[Saved entries]
——
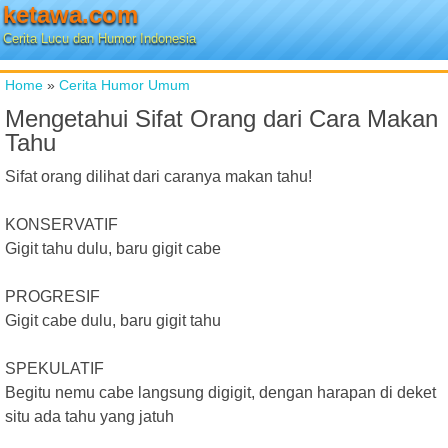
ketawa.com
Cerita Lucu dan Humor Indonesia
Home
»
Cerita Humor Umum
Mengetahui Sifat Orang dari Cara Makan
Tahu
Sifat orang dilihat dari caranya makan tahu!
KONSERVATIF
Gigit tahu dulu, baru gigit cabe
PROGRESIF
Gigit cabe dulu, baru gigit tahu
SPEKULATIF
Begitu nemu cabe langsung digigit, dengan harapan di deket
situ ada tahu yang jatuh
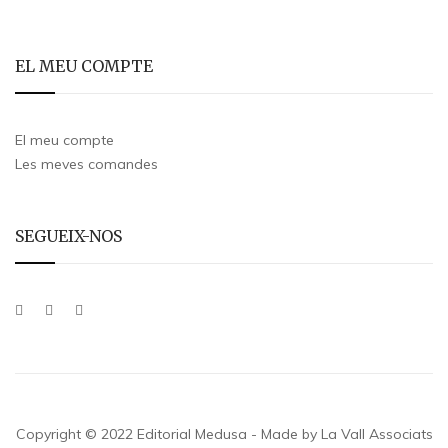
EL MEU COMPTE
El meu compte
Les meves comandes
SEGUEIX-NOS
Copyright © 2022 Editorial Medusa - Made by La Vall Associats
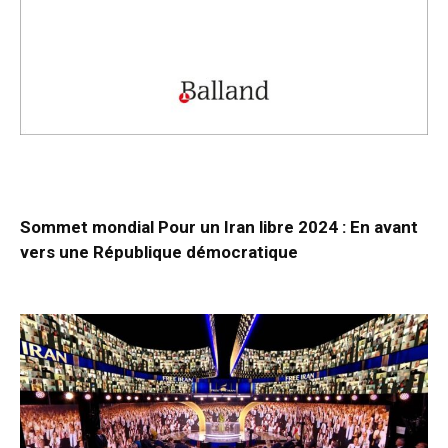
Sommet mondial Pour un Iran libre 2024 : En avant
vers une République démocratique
——
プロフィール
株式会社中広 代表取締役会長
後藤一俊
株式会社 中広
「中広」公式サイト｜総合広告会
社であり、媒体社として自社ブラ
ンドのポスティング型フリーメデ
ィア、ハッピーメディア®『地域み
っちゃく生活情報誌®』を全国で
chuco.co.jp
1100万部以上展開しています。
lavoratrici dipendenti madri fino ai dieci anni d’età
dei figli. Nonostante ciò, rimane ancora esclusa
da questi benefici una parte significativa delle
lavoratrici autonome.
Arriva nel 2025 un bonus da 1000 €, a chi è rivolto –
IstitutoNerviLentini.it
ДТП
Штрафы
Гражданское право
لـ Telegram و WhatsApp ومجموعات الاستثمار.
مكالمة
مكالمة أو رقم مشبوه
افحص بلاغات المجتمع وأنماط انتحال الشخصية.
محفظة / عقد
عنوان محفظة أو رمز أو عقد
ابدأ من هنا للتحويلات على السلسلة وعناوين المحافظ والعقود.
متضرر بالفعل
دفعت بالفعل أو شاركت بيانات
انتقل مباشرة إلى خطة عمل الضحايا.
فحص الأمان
——
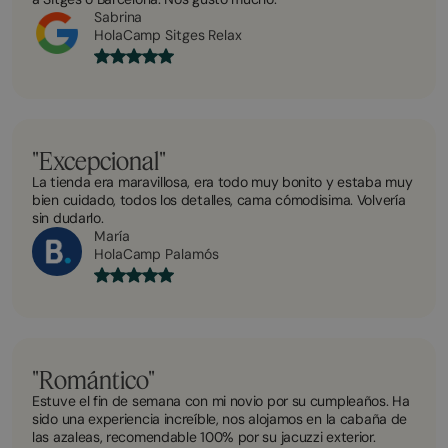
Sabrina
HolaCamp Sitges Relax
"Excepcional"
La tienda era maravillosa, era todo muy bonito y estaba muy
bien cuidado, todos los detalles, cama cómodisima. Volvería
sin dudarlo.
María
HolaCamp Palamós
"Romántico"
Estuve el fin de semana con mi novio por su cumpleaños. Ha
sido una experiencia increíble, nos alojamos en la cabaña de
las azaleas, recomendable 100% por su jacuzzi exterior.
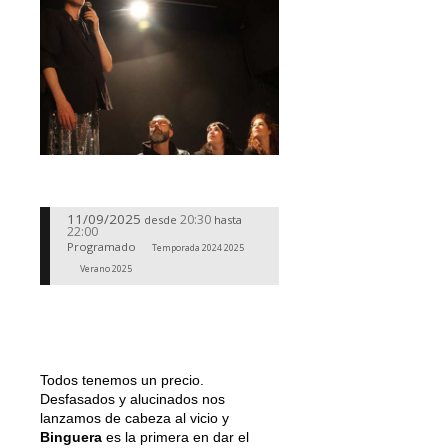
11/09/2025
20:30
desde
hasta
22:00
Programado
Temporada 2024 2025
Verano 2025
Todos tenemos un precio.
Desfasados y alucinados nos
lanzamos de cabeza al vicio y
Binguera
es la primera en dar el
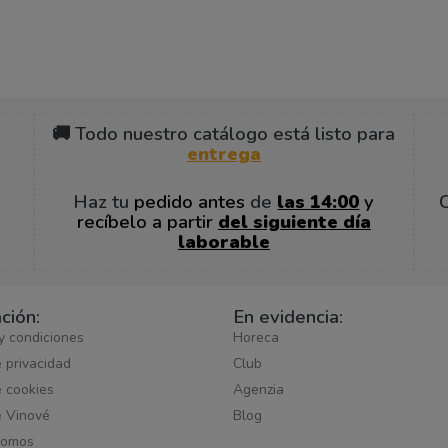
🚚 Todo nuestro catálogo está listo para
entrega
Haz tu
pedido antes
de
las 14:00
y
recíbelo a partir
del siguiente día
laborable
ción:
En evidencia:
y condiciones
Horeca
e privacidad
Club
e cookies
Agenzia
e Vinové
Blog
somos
——
**PROBLEM**
Copy out the lines from the one containing "Sommet mondial Pour" up to and including the one containing "vers une République démocratique", word for word.

**EXPECTED ANSWER**
Sommet mondial Pour un Iran libre 2024 : En avant
vers une République démocratique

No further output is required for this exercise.